Quando se faz um filme ou (programa) didáctico, não só para crianças, mas também para pessoas crescidas, deve partir-se de um texto simples, claro, objectivo. A equipa encarregada de planificar o filme (neste caso, além do realizador e do autor do texto, mais um especialista do assunto a cinematizar) imaginaria que imagens podiam ir ilustrando o texto: que imagens acabariam portanto, por ser o filme ou programa. No decorrer desse trabalho em breve se verificaria que parte desse texto podia ser suprimido graças à imagem imaginada. E depois, como se tratava de um filme didáctico, concluir-se-ia que, de uma maneira geral, todas as imagens que apareceriam com texto seriam repetidas. È norma de um trabalho didáctico repetir sinteticamente numa imagem sem voz o que se havia mostrado acompanhado por explicação sonora. É norma porque pedagogicamente resulta.

O desenho animado (ou apenas o esquema desenhado) pode ajudar imenso uma explicação que pretendamos dar num filme didáctico.

Mas isto, portanto, diz respeito aos filmes educativos, ou didácticos, ou científicos, onde a palavra tem, às vezes, um papel complementar indispensável.

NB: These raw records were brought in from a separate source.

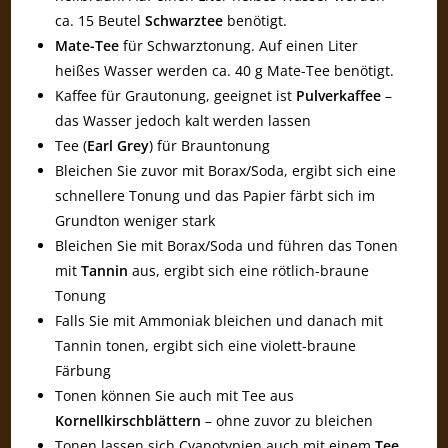
ca. 15 Beutel
Schwarztee
benötigt.
Mate-Tee
für Schwarztonung. Auf einen Liter
heißes Wasser werden ca. 40 g Mate-Tee benötigt.
Kaffee für Grautonung, geeignet ist
Pulverkaffee
–
das Wasser jedoch kalt werden lassen
Tee (
Earl Grey
) für Brauntonung
Bleichen Sie zuvor mit Borax/Soda, ergibt sich eine
schnellere Tonung und das Papier färbt sich im
Grundton weniger stark
Bleichen Sie mit Borax/Soda und führen das Tonen
mit
Tannin
aus, ergibt sich eine rötlich-braune
Tonung
Falls Sie mit Ammoniak bleichen und danach mit
Tannin tonen, ergibt sich eine violett-braune
Färbung
Tonen können Sie auch mit Tee aus
Kornellkirschblättern
– ohne zuvor zu bleichen
Tonen lassen sich Cyanotypien auch mit einem
Tee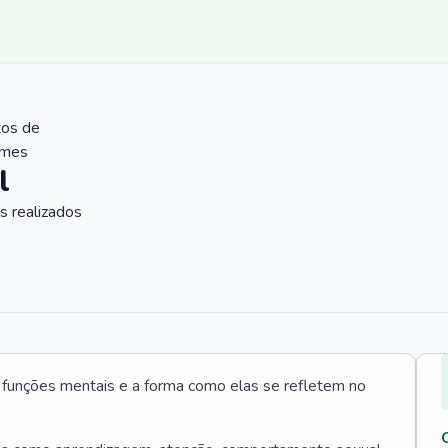
tos de
ames
l
 realizados
s funções mentais e a forma como elas se refletem no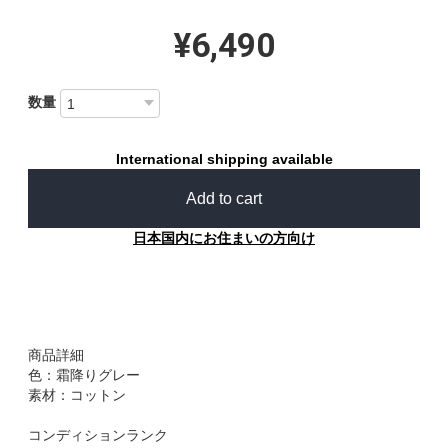
¥6,490
数量
International shipping available
Add to cart
日本国内にお住まいの方向け
商品詳細
色：霜降りグレー
素材：コットン
コンディションランク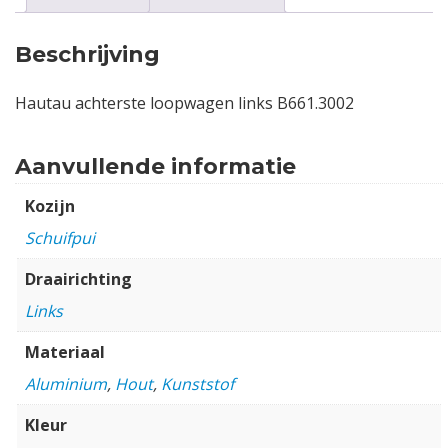
Beschrijving
Hautau achterste loopwagen links B661.3002
Aanvullende informatie
Kozijn
Schuifpui
Draairichting
Links
Materiaal
Aluminium
,
Hout
,
Kunststof
Kleur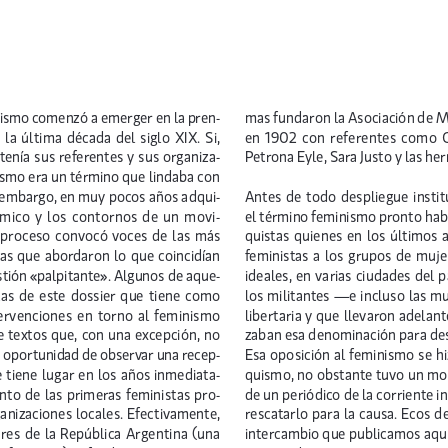
ismo comenzó a emerger en la pren-
mas fundaron la Asociación de Mu
n la última década del siglo XIX. Si,
en 1902 con referentes como Ce
Petrona Eyle, Sara Justo y las he
tenía sus referentes y sus organiza-
nismo era un término que lindaba con
 embargo, en muy pocos años adqui-
Antes de todo despliegue institu
démico y los contornos de un movi-
el término feminismo pronto habr
e proceso convocó voces de las más
quistas quienes en los últimos
cas que abordaron lo que coincidían
feministas a los grupos de muje
tión «palpitante». Algunos de aque-
ideales, en varias ciudades del p
tas de este dossier que tiene como
los militantes —e incluso las mu
tervenciones en torno al feminismo
libertaria y que llevaron adelan
de textos que, con una excepción, no
zaban esa denominación para desc
a oportunidad de observar una recep-
Esa oposición al feminismo se h
e tiene lugar en los años inmediata-
quismo, no obstante tuvo un mo
nto de las primeras feministas pro-
de un periódico de la corriente i
anizaciones locales. Efectivamente,
rescatarlo para la causa. Ecos de
res de la República Argentina (una
intercambio que publicamos aquí: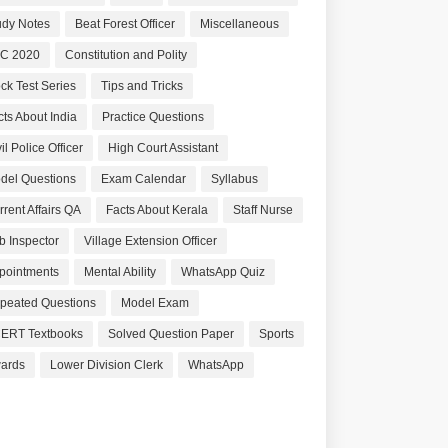
udy Notes
Beat Forest Officer
Miscellaneous
C 2020
Constitution and Polity
ck Test Series
Tips and Tricks
cts About India
Practice Questions
il Police Officer
High Court Assistant
del Questions
Exam Calendar
Syllabus
rrent Affairs QA
Facts About Kerala
Staff Nurse
b Inspector
Village Extension Officer
pointments
Mental Ability
WhatsApp Quiz
peated Questions
Model Exam
ERT Textbooks
Solved Question Paper
Sports
ards
Lower Division Clerk
WhatsApp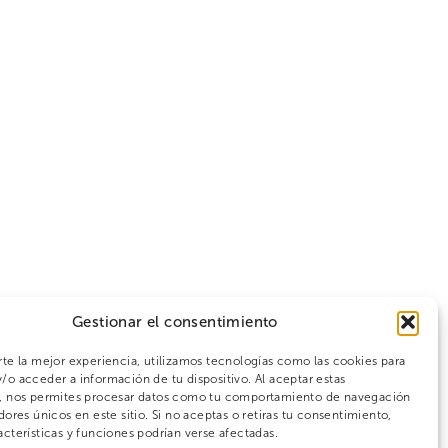
Gestionar el consentimiento
rte la mejor experiencia, utilizamos tecnologías como las cookies para
/o acceder a información de tu dispositivo. Al aceptar estas
s, nos permites procesar datos como tu comportamiento de navegación
dores únicos en este sitio. Si no aceptas o retiras tu consentimiento,
acterísticas y funciones podrían verse afectadas.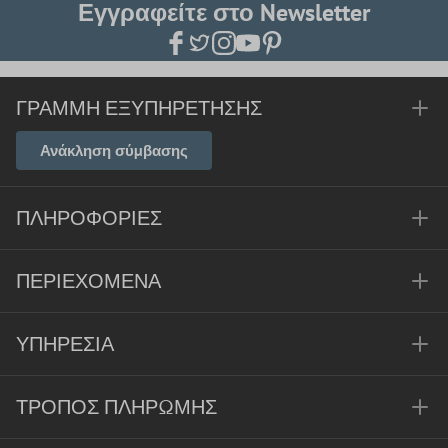
Εγγραφείτε στο Newsletter
ΓΡΑΜΜΉ ΕΞΥΠΗΡΈΤΗΣΗΣ
Ανάκληση σύμβασης
ΠΛΗΡΟΦΟΡΊΕΣ
ΠΕΡΙΕΧΌΜΕΝΑ
ΥΠΗΡΕΣΊΑ
ΤΡΌΠΟΣ ΠΛΗΡΩΜΉΣ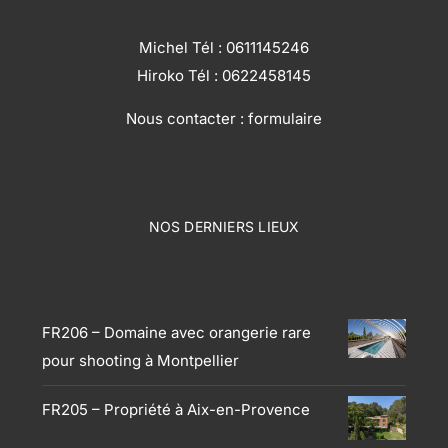
Michel Tél :
0611145246
Hiroko Tél :
0622458145
Nous contacter :
formulaire
NOS DERNIERS LIEUX
Produits
FR206 – Domaine avec orangerie rare
pour shooting à Montpellier
FR205 – Propriété à Aix-en-Provence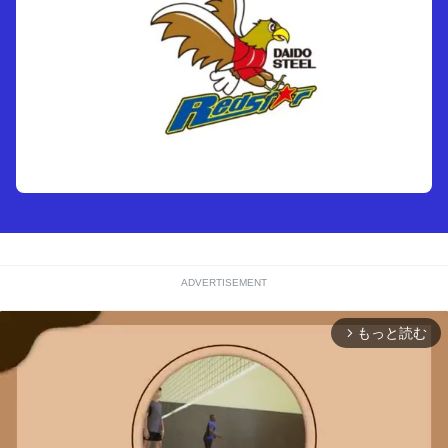
ADVERTISEMENT
もっと読む
arrow_forward_ios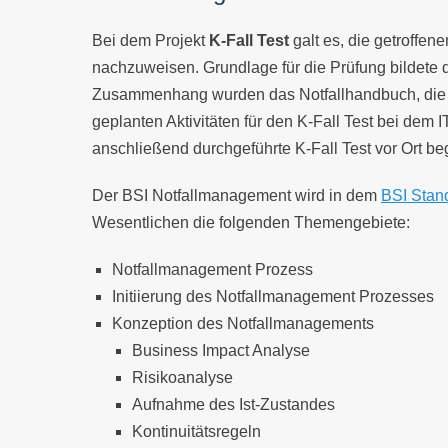
Bei dem Projekt
K-Fall Test
galt es, die getroff
nachzuweisen. Grundlage für die Prüfung bildete
Zusammenhang wurden das Notfallhandbuch, die N
geplanten Aktivitäten für den K-Fall Test bei dem 
anschließend durchgeführte K-Fall Test vor Ort beg
Der BSI Notfallmanagement wird in dem
BSI Stan
Wesentlichen die folgenden Themengebiete:
Notfallmanagement Prozess
Initiierung des Notfallmanagement Prozesses
Konzeption des Notfallmanagements
Business Impact Analyse
Risikoanalyse
Aufnahme des Ist-Zustandes
Kontinuitätsregeln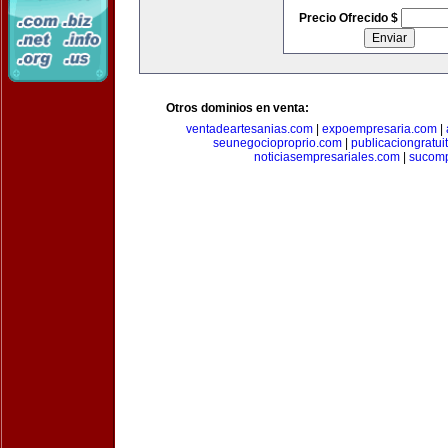
Precio Ofrecido $
Otros dominios en venta:
ventadeartesanias.com
|
expoempresaria.com
|
seunegocioproprio.com
|
publicaciongratui
noticiasempresariales.com
|
sucomp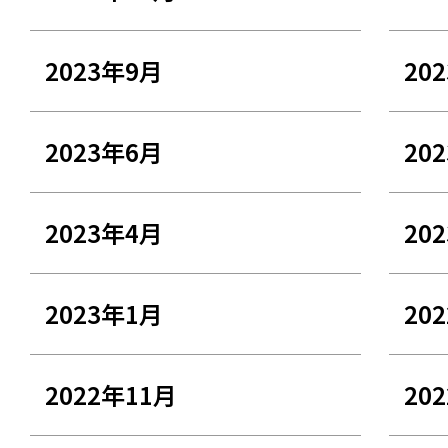
2023年9月
20
2023年6月
20
2023年4月
20
2023年1月
20
2022年11月
20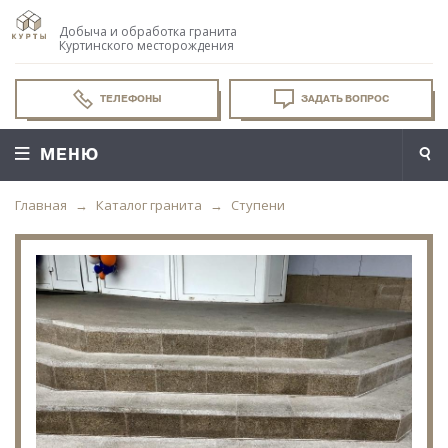
Добыча и обработка гранита
Куртинского месторождения
ТЕЛЕФОНЫ
ЗАДАТЬ ВОПРОС
МЕНЮ
Главная
Каталог гранита
Ступени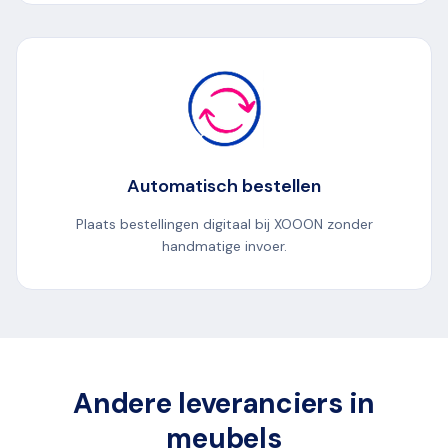
Automatisch bestellen
Plaats bestellingen digitaal bij XOOON zonder
handmatige invoer.
Andere leveranciers in
meubels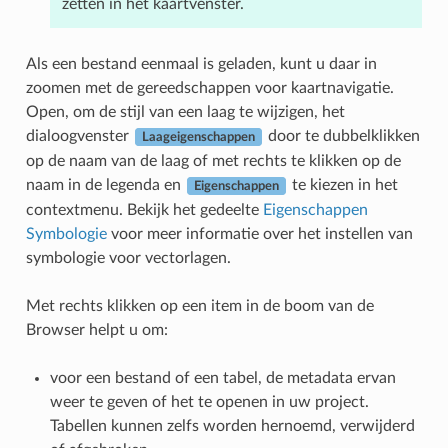
zetten in het kaartvenster.
Als een bestand eenmaal is geladen, kunt u daar in
zoomen met de gereedschappen voor kaartnavigatie.
Open, om de stijl van een laag te wijzigen, het
dialoogvenster
door te dubbelklikken
Laageigenschappen
op de naam van de laag of met rechts te klikken op de
naam in de legenda en
te kiezen in het
Eigenschappen
contextmenu. Bekijk het gedeelte
Eigenschappen
Symbologie
voor meer informatie over het instellen van
symbologie voor vectorlagen.
Met rechts klikken op een item in de boom van de
Browser helpt u om:
voor een bestand of een tabel, de metadata ervan
weer te geven of het te openen in uw project.
Tabellen kunnen zelfs worden hernoemd, verwijderd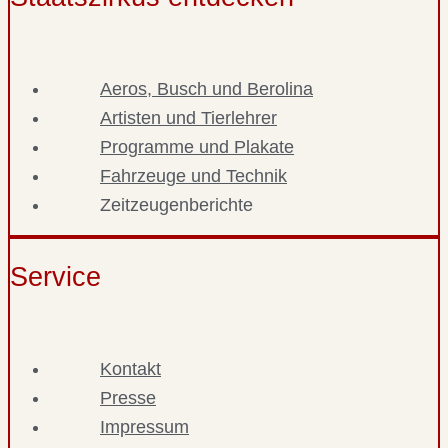
Aeros, Busch und Berolina
Artisten und Tierlehrer
Programme und Plakate
Fahrzeuge und Technik
Zeitzeugenberichte
Service
Kontakt
Presse
Impressum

Agora, numa fita vulgar, sobre qualquer terra, mostra-se a praça e dizer-se ”a imponente praça”, um rio e dizer-se o ” belo rio”, a fábrica por fora e com o bem em evidência e dizer-se que “a gigantesca fábrica tem mil operários e produz milhares de contos de fio de nastro, com uma administração que é o orgulho do valente povo da terra”… Isto não é cinema, nem nunca foi cinema; isto é um exagerado arrazoado publicitário vagamente ilustrado por umas imagens apanhadas sem trabalho.

De quem é a culpa destes exageros? Algumas vezes, eles são culpas do realizador (e sobretudo culpa do produtor); muitas vezes, são culpa do cliente, que encomenda o filme e, porque o paga, acha que ele deve ser aquilo que quer e nada do que outras pessoas mais avisadas sobre o assunto achavam que seria mais inteligente.

Por outro lado, há a verdade da captação. Dei há bocado o exemplo do filme que mostra uma praça e se dizia “a imponente praça”, o rio e se dizia “o belo rio”, etc... Ora a verdade manda dizer que muitas das vezes nem a praça é imponente, nem o rio é bonito, nem a fábrica é moderna, nem as pessoas têm valor. E nesse caso, valia mais que se mostrassem as coisas tal e qual elas são: insignificantes, feias ou vulgares. Ao pô-las dessa forma estar-se-ia a utilizar a verdade, e só essa verdade interessa à cultura.

Finalmente, o cinema documentário actual tem de ser actual na forma. O cinema – a narrativa fílmica – moderniza-se permanentemente. As pessoas hoje “lêem” o cinema moderno com a mesma facilidade com que as mais antigas “liam” o cinema dos anos 30, e no entanto a forma transformou-se em absoluto: desde os movimentos de câmara, aos ângulos, aos raccords e ao tempo. Ir ao cinema hoje, ver um “ronceiro” documentário à maneira antiga (embora tratando um qualquer tema dos nossos dias) provoca um mal-estar que, não raro, degenera em largos risos e troças por parte da assistência.